(Dataset entries)

[Start of section]

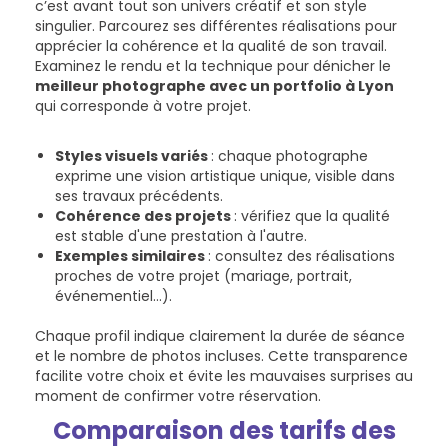
c’est avant tout son univers créatif et son style
singulier. Parcourez ses différentes réalisations pour
apprécier la cohérence et la qualité de son travail.
Examinez le rendu et la technique pour dénicher le
meilleur photographe avec un portfolio à Lyon
qui corresponde à votre projet.
Styles visuels variés
: chaque photographe
exprime une vision artistique unique, visible dans
ses travaux précédents.
Cohérence des projets
: vérifiez que la qualité
est stable d'une prestation à l'autre.
Exemples similaires
: consultez des réalisations
proches de votre projet (mariage, portrait,
événementiel…).
Chaque profil indique clairement la durée de séance
et le nombre de photos incluses. Cette transparence
facilite votre choix et évite les mauvaises surprises au
moment de confirmer votre réservation.
Comparaison des tarifs des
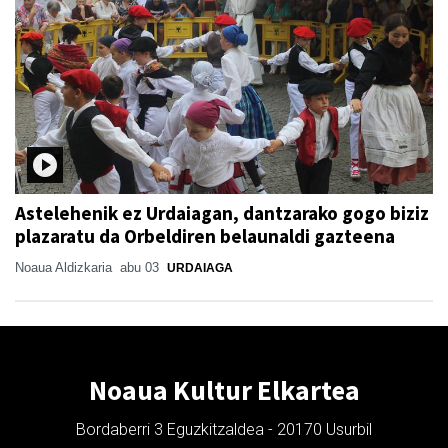
Astelehenik ez Urdaiagan, dantzarako gogo biziz
plazaratu da Orbeldiren belaunaldi gazteena
Noaua Aldizkaria
abu 03
URDAIAGA
Noaua Kultur Elkartea
Bordaberri 3 Eguzkitzaldea - 20170 Usurbil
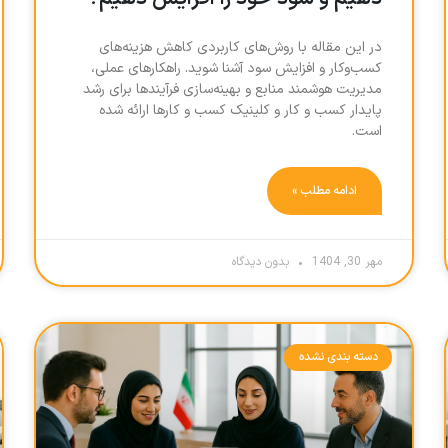
در این مقاله با روش‌های کاربردی کاهش هزینه‌های
کسب‌وکار و افزایش سود آشنا شوید. راهکارهای عملی،
مدیریت هوشمند منابع و بهینه‌سازی فرآیندها برای رشد
پایدار کسب و کار و کلینیک کسب و کارها ارائه شده
است.
ادامه مطلب »
مهر 30, 1404
بدون دیدگاه
دسته بندی نشده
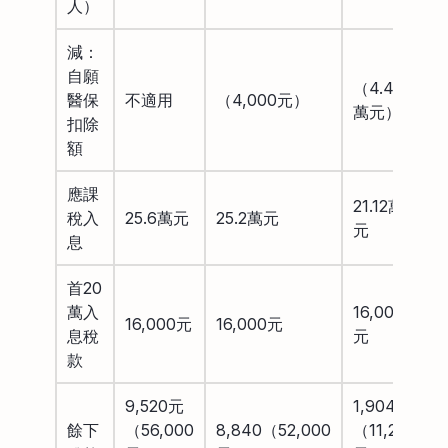
人）
減：
自願
（4.48
醫保
不適用
（4,000元）
萬元）
扣除
額
應課
21.12萬
稅入
25.6萬元
25.2萬元
元
息
首20
萬入
16,000
16,000元
16,000元
息稅
元
款
9,520元
1,904元
餘下
（56,000
8,840（52,000
（11,200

[End of section]

- _Brief_
Please edit the rows above so that every "photographe" becomes "vidéaste", keeping everything else the same and omitting the pictures from your answer.

- _Output of the exercise_
c’est avant tout son univers créatif et son style
singulier. Parcourez ses différentes réalisations pour
apprécier la cohérence et la qualité de son travail.
Examinez le rendu et la technique pour dénicher le
meilleur vidéaste avec un portfolio à Lyon
qui corresponde à votre projet.
Styles visuels variés
: chaque vidéaste
exprime une vision artistique unique, visible dans
ses travaux précédents.
Cohérence des projets
: vérifiez que la qualité
est stable d'une prestation à l'autre.
Exemples similaires
: consultez des réalisations
proches de votre projet (mariage, portrait,
événementiel…).
Chaque profil indique clairement la durée de séance
et le nombre de photos incluses. Cette transparence
facilite votre choix et évite les mauvaises surprises au
moment de confirmer votre réservation.
Comparaison des tarifs des
Astelehenik ez Urdaiagan, dantzarako gogo biziz
plazaratu da Orbeldiren belaunaldi gazteena
Noaua Aldizkaria
abu 03
URDAIAGA
Noaua Kultur Elkartea
Bordaberri 3 Eguzkitzaldea - 20170 Usurbil
در این مقاله با روش‌های کاربردی کاهش هزینه‌های
کسب‌وکار و افزایش سود آشنا شوید. راهکارهای عملی،
مدیریت هوشمند منابع و بهینه‌سازی فرآیندها برای رشد
پایدار کسب و کار و کلینیک کسب و کارها ارائه شده
است.
ادامه مطلب »
مهر 30, 1404
بدون دیدگاه
دسته بندی نشده
人）
減：
自願
（4.48
醫保
不適用
（4,000元）
萬元）
扣除
額
應課
21.12萬
稅入
25.6萬元
25.2萬元
元
息
首20
萬入
16,000
16,000元
16,000元
息稅
元
款
9,520元
1,904元
餘下
（56,000
8,840（52,000
（11,200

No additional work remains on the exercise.